* _DIRECTIONS_
Return each line in the entries below that contains the word "Covoare".

* _Transcribed page contents_
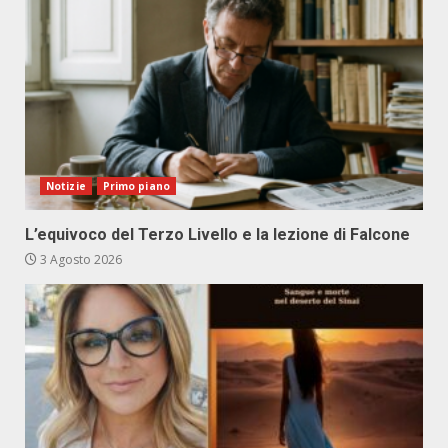
Notizie
Primo piano
L’equivoco del Terzo Livello e la lezione di Falcone
3 Agosto 2026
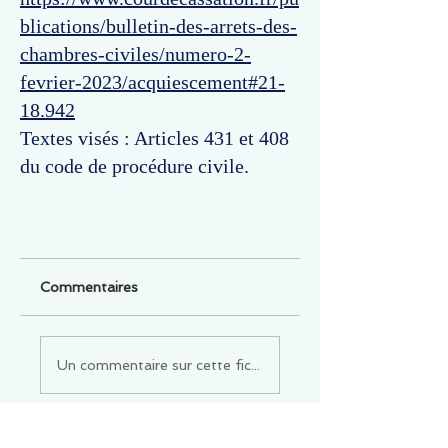
blications/bulletin-des-arrets-des-
chambres-civiles/numero-2-
fevrier-2023/acquiescement#21-
18.942
Textes visés : Articles 431 et 408
du code de procédure civile.
Commentaires
Un commentaire sur cette fiche ou cet arrêt ?
Partagez vos idées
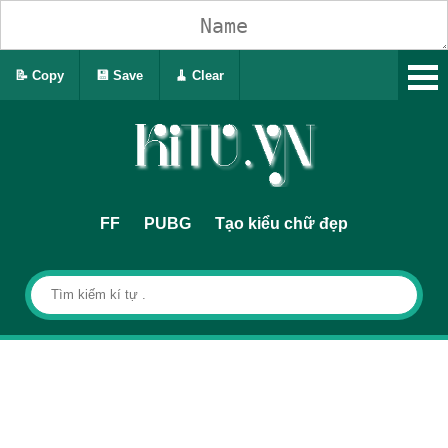
📝 Copy
💾 Save
🧹 Clear
FF
PUBG
Tạo kiểu chữ đẹp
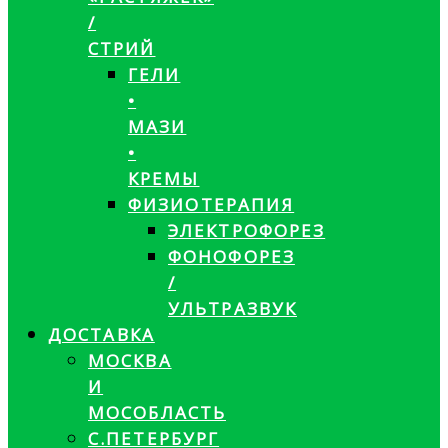
/
СТРИЙ
ГЕЛИ
•
МАЗИ
•
КРЕМЫ
ФИЗИОТЕРАПИЯ
ЭЛЕКТРОФОРЕЗ
ФОНОФОРЕЗ
/
УЛЬТРАЗВУК
ДОСТАВКА
МОСКВА
И
МОСОБЛАСТЬ
С.ПЕТЕРБУРГ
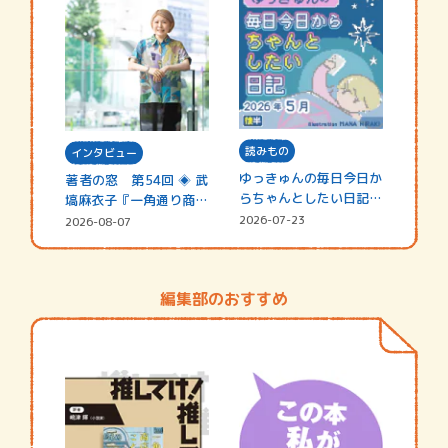
読みもの
インタビュー
ゆっきゅんの毎日今日か
著者の窓 第54回 ◈ 武
らちゃんとしたい日記
塙麻衣子『一角通り商店
☆202…
街の…
2026-07-23
2026-08-07
編集部のおすすめ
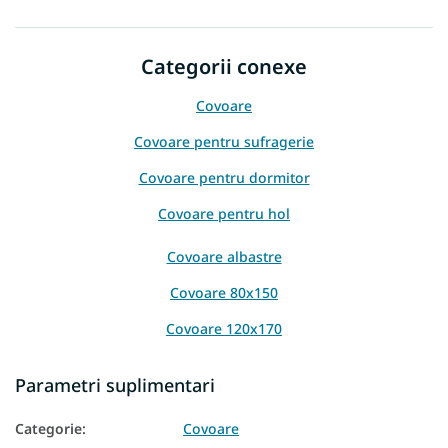
Categorii conexe
Covoare
Covoare pentru sufragerie
Covoare pentru dormitor
Covoare pentru hol
Covoare albastre
Covoare 80x150
Covoare 120x170
Covoare 160x220
Parametri suplimentari
Categorie
:
Covoare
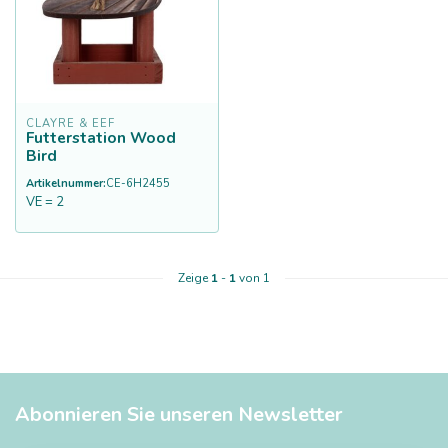
CLAYRE & EEF
Futterstation Wood
Bird
Artikelnummer:
CE-6H2455
VE = 2
Zeige
1
-
1
von 1
Abonnieren Sie unseren Newsletter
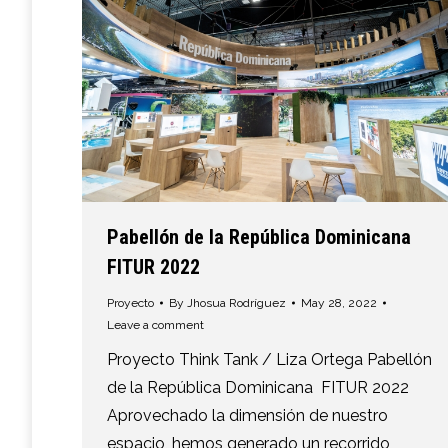
Pabellón de la República Dominicana
FITUR 2022
Proyecto
By
Jhosua Rodríguez
May 28, 2022
Leave a comment
Proyecto Think Tank / Liza Ortega Pabellón
de la República Dominicana FITUR 2022
Aprovechado la dimensión de nuestro
espacio, hemos generado un recorrido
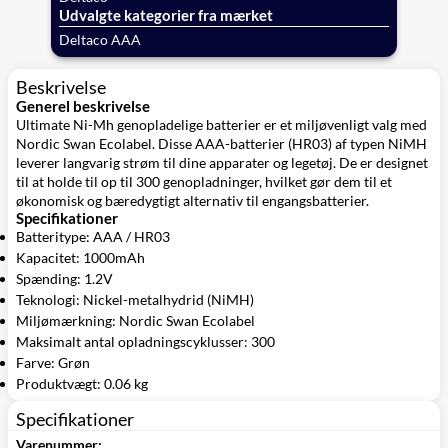
Udvalgte kategorier fra mærket
Deltaco AAA
Beskrivelse
Generel beskrivelse
Ultimate Ni-Mh genopladelige batterier er et miljøvenligt valg med
Nordic Swan Ecolabel. Disse AAA-batterier (HR03) af typen NiMH
leverer langvarig strøm til dine apparater og legetøj. De er designet
til at holde til op til 300 genopladninger, hvilket gør dem til et
økonomisk og bæredygtigt alternativ til engangsbatterier.
Specifikationer
Batteritype: AAA / HR03
Kapacitet: 1000mAh
Spænding: 1.2V
Teknologi: Nickel-metalhydrid (NiMH)
Miljømærkning: Nordic Swan Ecolabel
Maksimalt antal opladningscyklusser: 300
Farve: Grøn
Produktvægt: 0.06 kg
Specifikationer
Varenummer:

* _ANSWER TO THIS TASK_
Covoare
Covoare pentru sufragerie
Covoare pentru dormitor
Covoare pentru hol
Covoare albastre
Covoare 80x150
Covoare 120x170
Covoare 160x220
Covoare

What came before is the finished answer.